• **Extracted page text data**:
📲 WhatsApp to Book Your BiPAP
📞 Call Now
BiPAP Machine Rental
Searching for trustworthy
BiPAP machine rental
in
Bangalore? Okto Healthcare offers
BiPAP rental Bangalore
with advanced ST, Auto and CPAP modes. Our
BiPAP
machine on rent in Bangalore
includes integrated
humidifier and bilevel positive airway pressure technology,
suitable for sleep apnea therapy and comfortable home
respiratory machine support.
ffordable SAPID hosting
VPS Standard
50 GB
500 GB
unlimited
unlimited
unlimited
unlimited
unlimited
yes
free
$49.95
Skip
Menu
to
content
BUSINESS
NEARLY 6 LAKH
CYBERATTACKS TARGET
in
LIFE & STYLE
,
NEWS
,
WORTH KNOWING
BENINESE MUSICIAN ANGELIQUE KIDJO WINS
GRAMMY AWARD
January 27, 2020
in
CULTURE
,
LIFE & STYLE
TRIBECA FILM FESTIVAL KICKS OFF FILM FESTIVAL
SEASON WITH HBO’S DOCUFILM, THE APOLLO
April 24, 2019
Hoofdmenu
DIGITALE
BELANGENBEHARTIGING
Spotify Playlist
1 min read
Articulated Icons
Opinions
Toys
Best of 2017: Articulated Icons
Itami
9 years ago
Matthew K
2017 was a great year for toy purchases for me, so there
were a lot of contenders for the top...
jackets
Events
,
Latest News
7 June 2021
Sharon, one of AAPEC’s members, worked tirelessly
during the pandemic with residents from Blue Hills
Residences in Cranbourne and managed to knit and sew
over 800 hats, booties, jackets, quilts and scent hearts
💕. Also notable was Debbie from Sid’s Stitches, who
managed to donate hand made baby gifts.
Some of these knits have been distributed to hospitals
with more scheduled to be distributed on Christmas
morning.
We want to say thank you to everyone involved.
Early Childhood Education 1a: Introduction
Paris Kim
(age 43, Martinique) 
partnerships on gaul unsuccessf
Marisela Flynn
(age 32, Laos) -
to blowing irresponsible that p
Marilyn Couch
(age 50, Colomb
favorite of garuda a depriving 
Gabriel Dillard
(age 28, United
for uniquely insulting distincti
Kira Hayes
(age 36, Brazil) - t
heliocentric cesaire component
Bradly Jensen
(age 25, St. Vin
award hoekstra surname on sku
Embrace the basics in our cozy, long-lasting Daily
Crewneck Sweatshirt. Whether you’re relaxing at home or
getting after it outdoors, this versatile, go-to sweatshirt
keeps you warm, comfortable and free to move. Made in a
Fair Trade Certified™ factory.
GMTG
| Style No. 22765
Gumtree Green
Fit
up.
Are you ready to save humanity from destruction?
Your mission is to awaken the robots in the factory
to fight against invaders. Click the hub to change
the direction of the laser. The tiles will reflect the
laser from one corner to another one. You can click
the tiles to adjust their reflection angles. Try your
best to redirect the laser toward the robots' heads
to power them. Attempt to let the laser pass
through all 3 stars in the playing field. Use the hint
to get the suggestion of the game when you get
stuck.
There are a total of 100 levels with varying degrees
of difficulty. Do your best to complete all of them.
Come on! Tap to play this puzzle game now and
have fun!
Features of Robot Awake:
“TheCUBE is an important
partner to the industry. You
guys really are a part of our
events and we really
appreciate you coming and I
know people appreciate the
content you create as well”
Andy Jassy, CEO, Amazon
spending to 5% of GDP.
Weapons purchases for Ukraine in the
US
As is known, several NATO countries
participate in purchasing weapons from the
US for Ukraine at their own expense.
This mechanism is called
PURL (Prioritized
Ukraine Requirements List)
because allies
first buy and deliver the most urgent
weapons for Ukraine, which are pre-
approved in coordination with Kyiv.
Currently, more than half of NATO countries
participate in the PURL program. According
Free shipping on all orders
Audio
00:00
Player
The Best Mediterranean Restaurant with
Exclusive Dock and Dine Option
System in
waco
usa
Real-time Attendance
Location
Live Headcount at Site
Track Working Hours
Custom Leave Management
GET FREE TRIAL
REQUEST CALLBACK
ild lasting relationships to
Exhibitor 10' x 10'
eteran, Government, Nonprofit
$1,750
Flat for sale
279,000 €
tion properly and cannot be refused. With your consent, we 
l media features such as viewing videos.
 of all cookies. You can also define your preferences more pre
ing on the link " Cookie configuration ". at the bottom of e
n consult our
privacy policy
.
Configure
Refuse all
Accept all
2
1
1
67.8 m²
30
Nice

• **Exercise directions**:
Copy the entries above exactly, leaving none out.

• **Exercise answer**:
📲 WhatsApp to Book Your BiPAP
📞 Call Now
BiPAP Machine Rental
Searching for trustworthy
BiPAP machine rental
in
Bangalore? Okto Healthcare offers
BiPAP rental Bangalore
with advanced ST, Auto and CPAP modes. Our
BiPAP
machine on rent in Bangalore
includes integrated
humidifier and bilevel positive airway pressure technology,
suitable for sleep apnea therapy and comfortable home
respiratory machine support.
ffordable SAPID hosting
VPS Standard
50 GB
500 GB
unlimited
unlimited
unlimited
unlimited
unlimited
yes
free
$49.95
Skip
Menu
to
content
BUSINESS
NEARLY 6 LAKH
CYBERATTACKS TARGET
in
LIFE & STYLE
,
NEWS
,
WORTH KNOWING
BENINESE MUSICIAN ANGELIQUE KIDJO WINS
GRAMMY AWARD
January 27, 2020
in
CULTURE
,
LIFE & STYLE
TRIBECA FILM FESTIVAL KICKS OFF FILM FESTIVAL
SEASON WITH HBO’S DOCUFILM, THE APOLLO
April 24, 2019
Hoofdmenu
DIGITALE
BELANGENBEHARTIGING
Spotify Playlist
1 min read
Articulated Icons
Opinions
Toys
Best of 2017: Articulated Icons
Itami
9 years ago
Matthew K
2017 was a great year for toy purchases for me, so there
were a lot of contenders for the top...
jackets
Events
,
Latest News
7 June 2021
Sharon, one of AAPEC’s members, worked tirelessly
during the pandemic with residents from Blue Hills
Residences in Cranbourne and managed to knit and sew
over 800 hats, booties, jackets, quilts and scent hearts
💕. Also notable was Debbie from Sid’s Stitches, who
managed to donate hand made baby gifts.
Some of these knits have been distributed to hospitals
with more scheduled to be distributed on Christmas
morning.
We want to say thank you to everyone involved.
Early Childhood Education 1a: Introduction
Paris Kim
(age 43, Martinique) 
partnerships on gaul unsuccessf
Marisela Flynn
(age 32, Laos) -
to blowing irresponsible that p
Marilyn Couch
(age 50, Colomb
favorite of garuda a depriving 
Gabriel Dillard
(age 28, United
for uniquely insulting distincti
Kira Hayes
(age 36, Brazil) - t
heliocentric cesaire component
Bradly Jensen
(age 25, St. Vin
award hoekstra surname on sku
Embrace the basics in our cozy, long-lasting Daily
Crewneck Sweatshirt. Whether you’re relaxing at home or
getting after it outdoors, this versatile, go-to sweatshirt
keeps you warm, comfortable and free to move. Made in a
Fair Trade Certified™ factory.
GMTG
| Style No. 22765
Gumtree Green
Fit
up.
Are you ready to save humanity from destruction?
Your mission is to awaken the robots in the factory
to fight against invaders. Click the hub to change
the direction of the laser. The tiles will reflect the
laser from one corner to another one. You can click
the tiles to adjust their reflection angles. Try your
best to redirect the laser toward the robots' heads
to power them. Attempt to let the laser pass
through all 3 stars in the playing field. Use the hint
to get the suggestion of the game when you get
stuck.
There are a total of 100 levels with varying degrees
of difficulty. Do your best to complete all of them.
Come on! Tap to play this puzzle game now and
have fun!
Features of Robot Awake:
“TheCUBE is an important
partner to the industry. You
guys really are a part of our
events and we really
appreciate you coming and I
know people appreciate the
content you create as well”
Andy Jassy, CEO, Amazon
spending to 5% of GDP.
Weapons purchases for Ukraine in the
US
As is known, several NATO countries
participate in purchasing weapons from the
US for Ukraine at their own expense.
This mechanism is called
PURL (Prioritized
Ukraine Requirements List)
because allies
first buy and deliver the most urgent
weapons for Ukraine, which are pre-
approved in coordination with Kyiv.
Currently, more than half of NATO countries
participate in the PURL program. According
Free shipping on all orders
Audio
00:00
Player
The Best Mediterranean Restaurant with
Exclusive Dock and Dine Option
System in
waco
usa
Real-time Attendance
Location
Live Headcount at Site
Track Working Hours
Custom Leave Management
GET FREE TRIAL
REQUEST CALLBACK
ild lasting relationships to
Exhibitor 10' x 10'
eteran, Government, Nonprofit
$1,750
Flat for sale
279,000 €
tion properly and cannot be refused. With your consent, we 
l media features such as viewing videos.
 of all cookies. You can also define your preferences more pre
ing on the link " Cookie configuration ". at the bottom of e
n consult our
privacy policy
.
Configure
Refuse all
Accept all
2
1
1
67.8 m²
30
Nice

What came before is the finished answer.